The IJC’s Great Lakes-St. Lawrence River Adaptive Management (GLAM) Committee and technical team members met in Quebec City earlier this year to practice a full plan evaluation exercise. The project is part of Phase 2 of the Expedited Review of Plan 2014, the plan for regulating outflows from Lake Ontario into the St. Lawrence River.
Although the February 2024 workshop was only a preliminary first attempt, the practice session highlighted challenges in finding options to prevent floods and droughts, which are driven by Mother Nature, and alternatives to satisfy all interests.
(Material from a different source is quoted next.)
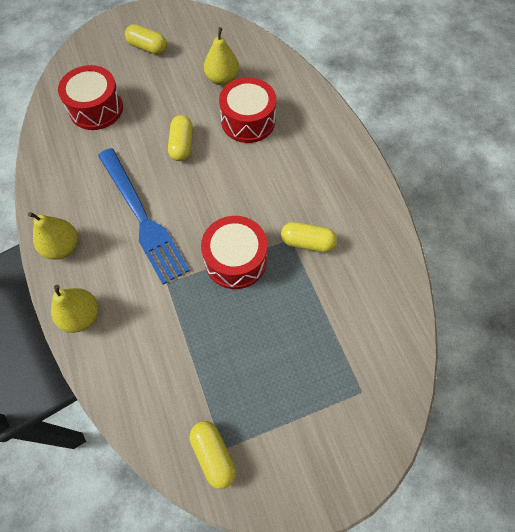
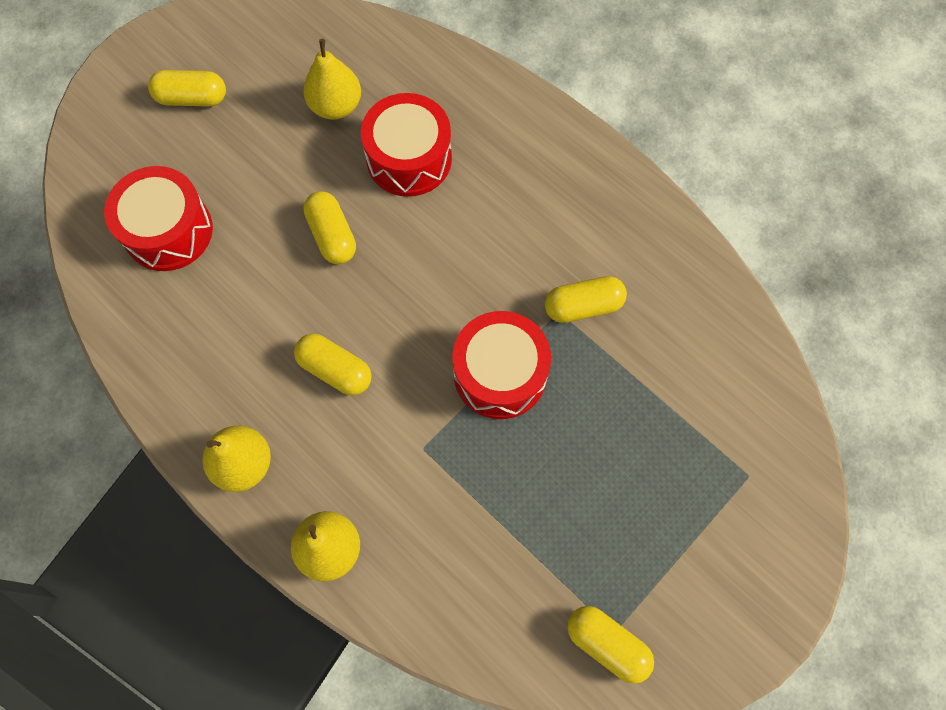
camera: 25 degrees left, 5 degrees up
(142, 217) = (335, 370): blue fork -> yellow capsule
All parts of the plan evaluation process are still in development. The focus of the workshop was to apply an evaluation strategy and identify critical next steps in the review process. The workshop allowed GLAM Committee members, technical teams, plan formulators, plan evaluators and IJC advisers to vet and improve the evaluation process. The process will be used by the International Lake Ontario-St. Lawrence River Board to determine whether changes to the regulation plan should be recommended to the IJC.
Several preliminary alternative plans were evaluated and compared to Plan 2014, using a draft model that compiled a subset of draft performance indicators and impact ranges.
There are still many indicators and ranges to be finalized and entered into an Integrated Social, Economic and Environmental (ISEE) system model.
The ISEE is used to calculate metrics such as Performance Indicators that will be used to evaluate regulation plans. Its high-resolution database and output will help assess how revisions to Plan 2014 could impact shoreline properties and infrastructure, Indigenous communities, shipping, ecosystems, hydropower production and recreation within Lake Ontario and along the St. Lawrence River.
Through the practice evaluation process, the GLAM Committee identified the need for improved representation of various indicator results. More analysis is expected in these areas as the ISEE and other evaluation tools are refined.
Workshop participants noted the GLAM Committee will soon be able to evaluate the performance of alternate regulation plans under different water supply conditions that may occur as a result of climate change.
While the expedited review is focused on improvements to regulation under extreme conditions, the GLAM Committee also discussed robustness and resiliency of alternate plans under a range of potential near-future climates. A deeper dive into robustness and resiliency will likely be part of longer-term adaptive management work following the expedited review.
Assessing balance and trade-offs in the Expedited Review of Plan 2014 will require more input and discussion with the International Lake Ontario-St. Lawrence River Board. The GLAM Committee plans to meet again in June, with improved model results and information to continue testing the process. Final model results are not expected until the end of 2024, at which point the board will identify findings and recommendations that members intend to provide to the IJC in spring 2025.
The GLAM Committee also has been meeting regularly with its Public Advisory Group to provide updates and seek input from members. The last virtual meeting took place on March 8 with an in-person meeting planned for May.